BRIEF A: According to the excerpt about Buck Dawson, in what year did he enlist as a private?

Recounting the story almost 50 years later, Dawson says, "So I got away with that O.K."

Buck Dawson was out in Hollywood not only to follow Michigan's championship team, but also to cast an eye on the film community where he intended to make his mark as a publicist after graduation in June. Newly returned from World War II, Dawson was rekindling friendships made in Europe with Marlene Dietrich and Billy Wilder who had arranged the invitation. He'd begun the evening catching up on things with a former sweetheart, Betty Jane Raze, a beauty queen who had just succeeded Ava Gardner as wife of Mickey Rooney.

Dietrich couldn't go to the game with Dawson, but he passed the days with her and Wilder at the Paramount lot, where they were making Foreign Affair, and took the Michiganensian yearbook staff--Dawson was the editor--out to meet her. One day on the set, "who should come but [football coach] Fritz Crisler and the entire Michigan team," Dawson recalls. "They were taking a tour, and so I introduced everybody and we had pictures of her taken with the team and the staff."

'He's Got the Best Press Agent's Mind I've Seen'
William Forrest (Buck) Dawson, the son of the then vice-president of the Dixie Cup Company (his father went on to be president of Dixie and to head the "Keep America Beautiful" campaign) came to the U-M in 1939 from his home in Easton, Pa. He hit the campus big time and became vice-president, by his count, "of over 17 extracurricular activities," to the detriment of his studies.

"I flunked out the third year by never going to class," Dawson says. "I was Mr. Joe College, but my studies suffered. Fortunately, there was an unwritten law that if you went away to serve in the Army, you would get another chance."

So Dawson enlisted as a private in 1942 and volunteered for overseas duty, ending up in the infantry glider troops in the 82nd Airborne Division, making his entrance into Holland in the September 17, 1944, invasion at the end of a long cable pulled behind a C-47 "Dakota." "'Look, Hermann, no motors.' That's what we used to say," Dawson says of the Yanks' dig at Goering, head of the Nazi air forces. "The gliders were pulled by planes, and they'd cut us loose and we'd crash into the ground. The landing could kill you if there were jeeps or howitzers on board. But ours carried just 14 men, and we landed in a sugar beet patch and only tipped over."

MATERIAL TO PROCESS:

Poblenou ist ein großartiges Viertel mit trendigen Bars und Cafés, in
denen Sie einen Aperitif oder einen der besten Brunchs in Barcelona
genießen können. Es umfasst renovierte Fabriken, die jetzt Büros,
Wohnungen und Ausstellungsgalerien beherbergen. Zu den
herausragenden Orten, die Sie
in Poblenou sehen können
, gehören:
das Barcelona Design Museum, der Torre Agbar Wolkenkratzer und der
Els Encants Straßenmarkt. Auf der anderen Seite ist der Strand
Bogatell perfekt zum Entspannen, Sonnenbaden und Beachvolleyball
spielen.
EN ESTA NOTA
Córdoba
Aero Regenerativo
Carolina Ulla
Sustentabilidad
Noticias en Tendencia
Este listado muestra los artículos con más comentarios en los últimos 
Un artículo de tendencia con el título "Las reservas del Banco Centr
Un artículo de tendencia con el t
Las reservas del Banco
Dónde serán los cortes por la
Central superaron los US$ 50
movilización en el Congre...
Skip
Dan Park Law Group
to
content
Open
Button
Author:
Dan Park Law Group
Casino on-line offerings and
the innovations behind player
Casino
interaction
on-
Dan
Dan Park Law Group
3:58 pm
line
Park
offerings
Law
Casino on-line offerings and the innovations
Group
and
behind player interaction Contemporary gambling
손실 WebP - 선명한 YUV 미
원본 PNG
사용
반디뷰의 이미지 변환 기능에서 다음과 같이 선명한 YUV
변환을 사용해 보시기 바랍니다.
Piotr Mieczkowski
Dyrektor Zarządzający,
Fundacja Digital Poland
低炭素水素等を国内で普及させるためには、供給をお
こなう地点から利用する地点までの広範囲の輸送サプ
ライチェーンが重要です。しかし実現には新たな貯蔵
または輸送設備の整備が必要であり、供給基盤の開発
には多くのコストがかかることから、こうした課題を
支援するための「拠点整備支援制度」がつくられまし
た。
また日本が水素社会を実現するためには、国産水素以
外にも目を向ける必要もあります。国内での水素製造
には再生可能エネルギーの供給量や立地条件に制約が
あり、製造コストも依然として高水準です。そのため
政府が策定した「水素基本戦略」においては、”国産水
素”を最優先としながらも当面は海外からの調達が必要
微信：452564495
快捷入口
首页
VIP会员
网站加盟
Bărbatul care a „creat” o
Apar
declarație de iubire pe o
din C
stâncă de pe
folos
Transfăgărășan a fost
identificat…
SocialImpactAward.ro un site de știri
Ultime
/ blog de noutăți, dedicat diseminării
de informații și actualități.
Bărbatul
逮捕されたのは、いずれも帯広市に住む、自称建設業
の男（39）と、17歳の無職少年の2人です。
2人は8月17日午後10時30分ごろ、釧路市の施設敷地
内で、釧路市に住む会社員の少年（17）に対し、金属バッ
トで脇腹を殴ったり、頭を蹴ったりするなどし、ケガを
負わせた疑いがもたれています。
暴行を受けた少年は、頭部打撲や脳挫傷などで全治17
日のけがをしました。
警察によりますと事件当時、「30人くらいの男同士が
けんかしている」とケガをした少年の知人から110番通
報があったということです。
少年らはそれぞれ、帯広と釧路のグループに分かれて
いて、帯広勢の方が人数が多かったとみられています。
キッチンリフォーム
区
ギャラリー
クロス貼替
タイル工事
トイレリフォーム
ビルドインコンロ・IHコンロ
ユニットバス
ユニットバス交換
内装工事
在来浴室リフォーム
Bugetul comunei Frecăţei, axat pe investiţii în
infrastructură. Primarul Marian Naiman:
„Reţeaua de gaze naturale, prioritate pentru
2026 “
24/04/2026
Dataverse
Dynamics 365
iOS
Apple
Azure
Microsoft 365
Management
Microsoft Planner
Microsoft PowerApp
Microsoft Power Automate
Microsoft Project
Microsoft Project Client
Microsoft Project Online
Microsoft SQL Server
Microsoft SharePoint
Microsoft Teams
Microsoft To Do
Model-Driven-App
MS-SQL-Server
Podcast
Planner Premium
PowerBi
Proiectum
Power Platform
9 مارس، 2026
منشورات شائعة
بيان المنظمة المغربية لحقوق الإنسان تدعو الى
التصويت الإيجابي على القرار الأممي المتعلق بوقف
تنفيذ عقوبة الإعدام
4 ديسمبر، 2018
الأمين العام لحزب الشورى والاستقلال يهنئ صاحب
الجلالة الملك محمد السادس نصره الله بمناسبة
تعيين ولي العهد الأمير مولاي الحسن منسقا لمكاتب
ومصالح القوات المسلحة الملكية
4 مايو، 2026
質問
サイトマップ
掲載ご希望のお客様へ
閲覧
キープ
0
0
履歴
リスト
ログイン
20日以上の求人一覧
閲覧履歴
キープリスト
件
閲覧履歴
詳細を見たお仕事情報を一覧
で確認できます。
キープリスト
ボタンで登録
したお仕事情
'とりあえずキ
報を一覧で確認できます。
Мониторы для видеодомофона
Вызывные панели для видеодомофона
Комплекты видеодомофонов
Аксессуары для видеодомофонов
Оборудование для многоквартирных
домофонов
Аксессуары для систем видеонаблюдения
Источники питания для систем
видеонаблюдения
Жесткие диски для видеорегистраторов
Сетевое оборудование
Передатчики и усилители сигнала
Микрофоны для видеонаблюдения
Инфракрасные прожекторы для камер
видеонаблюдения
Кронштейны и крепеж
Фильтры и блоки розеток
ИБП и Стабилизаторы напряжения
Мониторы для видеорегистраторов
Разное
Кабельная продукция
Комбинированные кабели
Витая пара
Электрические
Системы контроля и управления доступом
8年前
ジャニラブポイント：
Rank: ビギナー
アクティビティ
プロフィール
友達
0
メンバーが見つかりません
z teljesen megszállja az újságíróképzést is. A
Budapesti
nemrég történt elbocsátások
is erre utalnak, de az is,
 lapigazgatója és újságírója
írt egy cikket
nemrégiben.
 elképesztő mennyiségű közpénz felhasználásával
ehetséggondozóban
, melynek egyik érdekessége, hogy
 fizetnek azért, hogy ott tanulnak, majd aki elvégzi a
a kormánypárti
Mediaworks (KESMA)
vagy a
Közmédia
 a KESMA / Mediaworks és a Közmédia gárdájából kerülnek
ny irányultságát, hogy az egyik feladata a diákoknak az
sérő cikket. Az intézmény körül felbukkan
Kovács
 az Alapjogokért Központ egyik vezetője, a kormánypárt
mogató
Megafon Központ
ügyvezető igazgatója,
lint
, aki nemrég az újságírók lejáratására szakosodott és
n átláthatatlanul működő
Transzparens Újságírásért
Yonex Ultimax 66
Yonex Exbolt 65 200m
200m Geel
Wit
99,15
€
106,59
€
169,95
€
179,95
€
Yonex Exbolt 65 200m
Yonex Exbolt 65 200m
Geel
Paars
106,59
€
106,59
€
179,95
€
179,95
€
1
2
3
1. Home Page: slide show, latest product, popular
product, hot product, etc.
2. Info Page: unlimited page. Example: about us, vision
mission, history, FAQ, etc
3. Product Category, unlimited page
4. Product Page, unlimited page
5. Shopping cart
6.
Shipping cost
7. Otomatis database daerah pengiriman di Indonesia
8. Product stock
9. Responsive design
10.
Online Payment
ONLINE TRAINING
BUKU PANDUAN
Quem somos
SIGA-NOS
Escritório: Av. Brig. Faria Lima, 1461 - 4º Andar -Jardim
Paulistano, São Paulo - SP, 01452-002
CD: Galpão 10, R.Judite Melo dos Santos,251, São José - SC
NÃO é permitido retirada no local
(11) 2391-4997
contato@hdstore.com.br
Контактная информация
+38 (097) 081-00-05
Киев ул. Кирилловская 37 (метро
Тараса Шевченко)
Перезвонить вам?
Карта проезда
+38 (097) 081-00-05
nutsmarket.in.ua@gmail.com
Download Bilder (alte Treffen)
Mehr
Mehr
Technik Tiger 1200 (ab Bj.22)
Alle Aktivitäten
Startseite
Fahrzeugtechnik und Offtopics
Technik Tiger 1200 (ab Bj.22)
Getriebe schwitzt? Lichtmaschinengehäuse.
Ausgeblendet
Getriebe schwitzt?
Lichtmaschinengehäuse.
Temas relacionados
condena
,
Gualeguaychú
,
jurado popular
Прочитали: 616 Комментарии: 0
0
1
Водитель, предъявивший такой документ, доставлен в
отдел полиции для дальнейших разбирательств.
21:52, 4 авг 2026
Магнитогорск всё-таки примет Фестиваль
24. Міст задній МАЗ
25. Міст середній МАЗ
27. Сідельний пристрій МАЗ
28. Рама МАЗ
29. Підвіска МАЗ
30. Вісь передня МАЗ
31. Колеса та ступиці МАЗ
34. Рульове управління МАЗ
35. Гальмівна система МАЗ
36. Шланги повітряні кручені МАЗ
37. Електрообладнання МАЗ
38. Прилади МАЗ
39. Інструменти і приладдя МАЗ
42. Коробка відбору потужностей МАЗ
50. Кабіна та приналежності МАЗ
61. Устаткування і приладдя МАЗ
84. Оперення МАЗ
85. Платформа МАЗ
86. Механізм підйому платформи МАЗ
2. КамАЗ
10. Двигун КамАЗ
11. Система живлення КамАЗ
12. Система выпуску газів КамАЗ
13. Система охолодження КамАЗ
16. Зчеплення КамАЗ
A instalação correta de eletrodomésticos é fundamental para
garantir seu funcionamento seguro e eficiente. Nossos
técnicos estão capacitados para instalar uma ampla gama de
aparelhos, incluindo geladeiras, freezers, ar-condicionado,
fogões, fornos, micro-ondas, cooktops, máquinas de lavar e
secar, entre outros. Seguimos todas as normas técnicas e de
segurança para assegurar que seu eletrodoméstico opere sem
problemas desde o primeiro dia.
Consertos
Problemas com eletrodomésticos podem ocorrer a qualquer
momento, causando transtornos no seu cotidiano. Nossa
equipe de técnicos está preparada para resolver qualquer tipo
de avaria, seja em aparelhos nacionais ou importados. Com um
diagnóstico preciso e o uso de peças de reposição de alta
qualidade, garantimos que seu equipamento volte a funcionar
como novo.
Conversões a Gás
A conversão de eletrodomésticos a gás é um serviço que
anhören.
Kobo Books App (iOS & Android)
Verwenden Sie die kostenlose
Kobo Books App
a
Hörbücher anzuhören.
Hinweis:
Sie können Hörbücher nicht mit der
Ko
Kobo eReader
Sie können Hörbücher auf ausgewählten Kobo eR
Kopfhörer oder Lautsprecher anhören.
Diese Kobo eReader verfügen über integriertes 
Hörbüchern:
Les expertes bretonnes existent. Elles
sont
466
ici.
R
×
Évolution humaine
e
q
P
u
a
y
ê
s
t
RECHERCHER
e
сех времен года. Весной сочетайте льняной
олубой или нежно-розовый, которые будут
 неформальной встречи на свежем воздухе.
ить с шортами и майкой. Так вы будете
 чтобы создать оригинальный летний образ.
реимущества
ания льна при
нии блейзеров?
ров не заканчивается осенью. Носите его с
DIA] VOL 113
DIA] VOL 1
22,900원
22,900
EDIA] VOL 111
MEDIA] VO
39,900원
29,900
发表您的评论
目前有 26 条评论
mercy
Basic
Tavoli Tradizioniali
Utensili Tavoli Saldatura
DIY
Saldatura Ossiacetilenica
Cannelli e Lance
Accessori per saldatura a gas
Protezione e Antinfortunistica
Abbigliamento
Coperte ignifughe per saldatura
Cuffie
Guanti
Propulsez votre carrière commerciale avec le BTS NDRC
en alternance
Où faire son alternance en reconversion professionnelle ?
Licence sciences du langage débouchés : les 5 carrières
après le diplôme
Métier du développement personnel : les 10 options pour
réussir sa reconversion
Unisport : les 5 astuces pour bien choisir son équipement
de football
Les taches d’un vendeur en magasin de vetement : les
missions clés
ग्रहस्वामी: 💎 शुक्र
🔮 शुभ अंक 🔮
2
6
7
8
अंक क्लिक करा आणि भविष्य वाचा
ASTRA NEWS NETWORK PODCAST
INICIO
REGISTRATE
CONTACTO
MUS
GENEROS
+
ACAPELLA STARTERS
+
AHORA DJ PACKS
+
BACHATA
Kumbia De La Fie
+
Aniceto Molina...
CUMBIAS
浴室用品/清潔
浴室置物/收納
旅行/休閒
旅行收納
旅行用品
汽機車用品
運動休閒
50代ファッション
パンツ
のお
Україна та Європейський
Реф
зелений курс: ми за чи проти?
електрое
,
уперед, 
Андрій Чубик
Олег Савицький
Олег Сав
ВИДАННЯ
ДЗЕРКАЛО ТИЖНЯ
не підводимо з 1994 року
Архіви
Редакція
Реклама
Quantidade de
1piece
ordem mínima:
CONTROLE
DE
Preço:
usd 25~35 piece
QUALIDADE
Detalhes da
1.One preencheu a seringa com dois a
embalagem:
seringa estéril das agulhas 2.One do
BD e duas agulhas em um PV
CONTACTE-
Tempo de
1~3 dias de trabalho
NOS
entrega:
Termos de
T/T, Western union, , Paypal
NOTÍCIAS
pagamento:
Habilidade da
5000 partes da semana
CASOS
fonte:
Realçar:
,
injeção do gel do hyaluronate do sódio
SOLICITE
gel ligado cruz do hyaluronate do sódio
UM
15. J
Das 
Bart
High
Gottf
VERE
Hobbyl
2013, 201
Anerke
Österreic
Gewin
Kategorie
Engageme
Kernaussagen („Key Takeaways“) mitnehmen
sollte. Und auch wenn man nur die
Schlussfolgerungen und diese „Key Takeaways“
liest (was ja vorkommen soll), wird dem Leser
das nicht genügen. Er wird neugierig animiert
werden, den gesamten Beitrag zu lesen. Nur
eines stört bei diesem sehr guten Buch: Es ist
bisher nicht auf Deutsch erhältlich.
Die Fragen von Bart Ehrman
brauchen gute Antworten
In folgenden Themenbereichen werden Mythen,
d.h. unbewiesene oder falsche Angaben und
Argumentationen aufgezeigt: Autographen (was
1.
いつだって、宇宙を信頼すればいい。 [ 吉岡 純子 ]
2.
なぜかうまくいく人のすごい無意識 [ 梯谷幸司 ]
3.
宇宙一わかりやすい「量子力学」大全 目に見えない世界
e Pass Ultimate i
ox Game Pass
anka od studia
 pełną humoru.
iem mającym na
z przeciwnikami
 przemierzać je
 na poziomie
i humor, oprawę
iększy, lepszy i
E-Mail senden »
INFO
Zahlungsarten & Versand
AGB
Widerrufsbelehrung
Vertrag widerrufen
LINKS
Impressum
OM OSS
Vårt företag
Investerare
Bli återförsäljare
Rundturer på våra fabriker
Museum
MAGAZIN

BRIEF B: Print the records word for word, starting at their first line and ending at the line containing "herausragenden Orten, die Sie", with both of those lines included.

TASK RESPONSE A: 1942

TASK RESPONSE B:
Poblenou ist ein großartiges Viertel mit trendigen Bars und Cafés, in
denen Sie einen Aperitif oder einen der besten Brunchs in Barcelona
genießen können. Es umfasst renovierte Fabriken, die jetzt Büros,
Wohnungen und Ausstellungsgalerien beherbergen. Zu den
herausragenden Orten, die Sie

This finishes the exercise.